Text passage =
*****

Is it normal, he asked for a friend, for synchronous hours to be halved on taught humanities courses this year and for online seminars to have sixty people in them, robbing students of any meaningful opportunity to participate?
People will call me a grubby neoliberal consumerist for doing this, but I referred him to the university’s website, which says words to the effect of:
Seminars are usually smaller than lectures, typically with groups of up to thirty students. They’re usually less formal than lectures, and provide you with opportunities to ask questions and debate themes and ideas. Seminars give you the chance to develop skills like communication and presentation and help you to build your confidence in speaking to an audience.”
Doubtless the pandemic has made delivering against the ideal in the marketing material difficult, and some high-tariff providers felt under pressure to admit more students than usual thanks to the grade inflation that emerged in the latter stages of the examnishambles.
But are experiences like those of my correspondent’s friend a one-off?
Right now – almost a year since we thought we were facing significant instability in the higher education ”market” – we appear again to be facing significant instability in the higher education ”market”, and that doesn’t benefit anybody.
For those that recruit far fewer students than they would normally admit, cuts loom large to promised provision – and cuts (usually) make the student experience worse. For those that end up taking on far greater numbers, there’s pressure on staff, facilities and local capacity like health and housing – and that makes the student experience worse too.
So the news that “teachers will be trusted” to determine this year’s A level results in England – with inevitable worries about grade inflation – is, as my colleague DK puts it, another headache for university admissions teams.
Back when there were caps on recruitment in England, recruiting the “right” number of students was regarded as an art – where landing the aeroplane on the postage stamp depended in no small part on a level of stability of the number of students rivals could recruit, and stability in the number of students likely to get a particular grade in a particular subject.
Both of those stabilities have now gone.
Nevertheless, there are supposed to be protections for students in all of this. OfS guidance on reportable events says that a substantial increase [or, we might safely assume, decrease] in the number of new students registering at a provider could affect the provider’s ability to satisfy condition E2 (management and governance) in the short term, and conditions B2 and B3 (quality and standards) in the longer term, where the increase raises concerns about whether such growth was effectively planned and managed, or whether the quality of student support or student outcomes will be maintained for larger numbers of students.
For individual students, Competition and Markets Authority guidance (which OfS’ regulatory framework requires providers to demonstrate compliance with) says that once an offer of a place has been provided, providers are obliged to admit the student on the relevant course of study if they meet the entry requirements and enrol. And consumer protection law says you’re supposed to deliver what you promise – even though that doesn’t seem to have been much use to students this year.
The reality is that once the government’s protracted pandemic examinshambles removes the certainties described above, the two protections described above – for the individual to get into a particular university, and for that experience to be protected in the round by not massively under or over recruiting, and delivering what’s “promised”, become meaningless.
For “high tariff” providers, whatever the official public position on capacity, the pressure will be to pack them in when the infrastructure can’t support it, or declare courses “full” when students have an offer. And everyone else will need to balance the books.
There’s three simple solutions here.
First, universities should be given a temporary legal exemption from the requirement to admit a student if an offer is made until government can return to a decent prediction of how many will get a particular grade.
Second, no university should be able to expand student numbers by more than, say, 5% above its rolling 3 year average to make sure the market settles and that there are not disastrous impacts on the student experience at both “ends” of the league tables.
And third, any student not admitted that meets their offer but finds that their university or course is “full”, and doesn’t want to “trade down” the tables, should be given something to do (I don’t mean this) and be generously financially compensated.
By government. After all, you break it, you pay for it.

*****

Problem description = Revise the passage on university admissions, starting with "For those that recruit" and going on through "university admissions teams.", so that "headache" becomes "problem". The data plays no part in this.

Given records =

*****

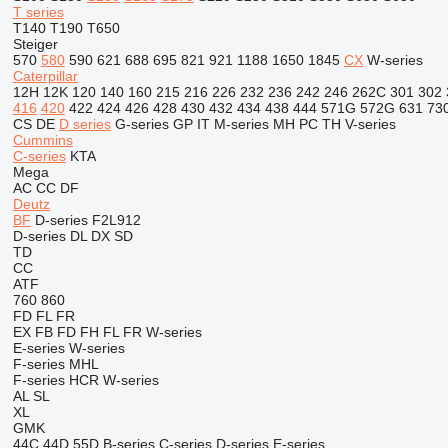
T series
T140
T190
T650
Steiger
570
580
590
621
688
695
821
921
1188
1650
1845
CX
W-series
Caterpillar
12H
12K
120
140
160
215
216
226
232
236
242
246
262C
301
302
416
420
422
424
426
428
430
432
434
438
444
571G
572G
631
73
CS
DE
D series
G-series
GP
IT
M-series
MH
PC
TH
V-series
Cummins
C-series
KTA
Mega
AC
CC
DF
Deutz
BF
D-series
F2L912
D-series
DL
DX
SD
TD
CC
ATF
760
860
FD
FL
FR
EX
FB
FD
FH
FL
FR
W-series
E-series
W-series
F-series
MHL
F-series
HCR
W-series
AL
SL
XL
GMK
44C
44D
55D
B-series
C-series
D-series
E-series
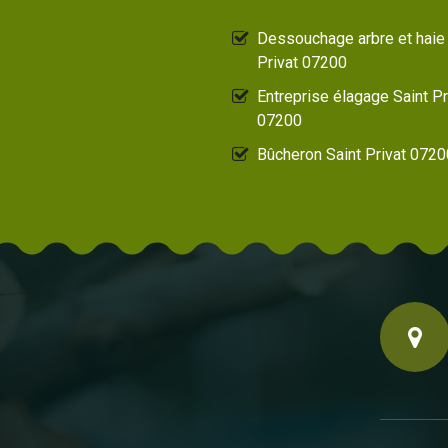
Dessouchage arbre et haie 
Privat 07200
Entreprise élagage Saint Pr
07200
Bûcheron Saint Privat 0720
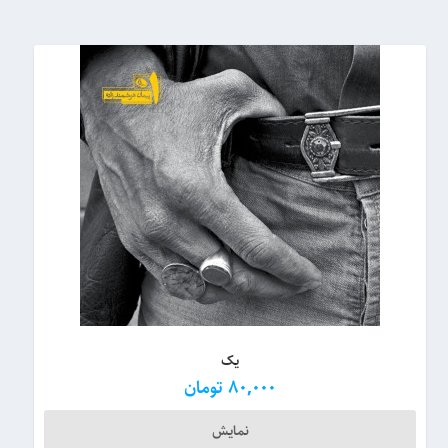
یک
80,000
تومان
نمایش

*****

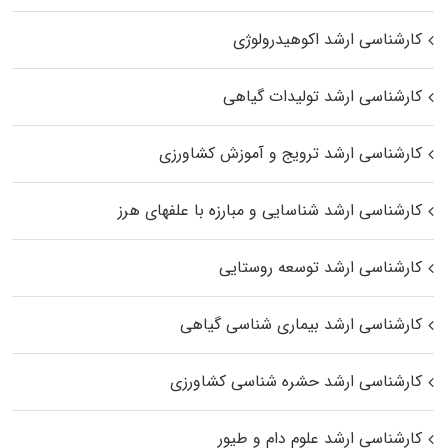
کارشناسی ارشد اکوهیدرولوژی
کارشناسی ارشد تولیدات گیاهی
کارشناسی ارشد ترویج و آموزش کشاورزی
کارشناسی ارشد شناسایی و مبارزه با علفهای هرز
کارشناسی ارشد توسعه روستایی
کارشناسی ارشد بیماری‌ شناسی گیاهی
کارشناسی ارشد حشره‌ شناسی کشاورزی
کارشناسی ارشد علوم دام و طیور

*****

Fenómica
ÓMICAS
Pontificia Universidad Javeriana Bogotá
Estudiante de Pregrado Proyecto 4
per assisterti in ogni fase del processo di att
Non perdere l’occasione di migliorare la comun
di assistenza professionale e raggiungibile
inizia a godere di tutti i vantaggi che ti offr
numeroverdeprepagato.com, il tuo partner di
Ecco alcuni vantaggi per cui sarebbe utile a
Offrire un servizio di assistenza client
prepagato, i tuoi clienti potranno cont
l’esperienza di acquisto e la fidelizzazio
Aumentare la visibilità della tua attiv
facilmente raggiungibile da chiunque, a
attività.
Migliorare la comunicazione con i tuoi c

*****

The completed task =
For those that recruit far fewer students than they would normally admit, cuts loom large to promised provision – and cuts (usually) make the student experience worse. For those that end up taking on far greater numbers, there’s pressure on staff, facilities and local capacity like health and housing – and that makes the student experience worse too.
So the news that “teachers will be trusted” to determine this year’s A level results in England – with inevitable worries about grade inflation – is, as my colleague DK puts it, another problem for university admissions teams.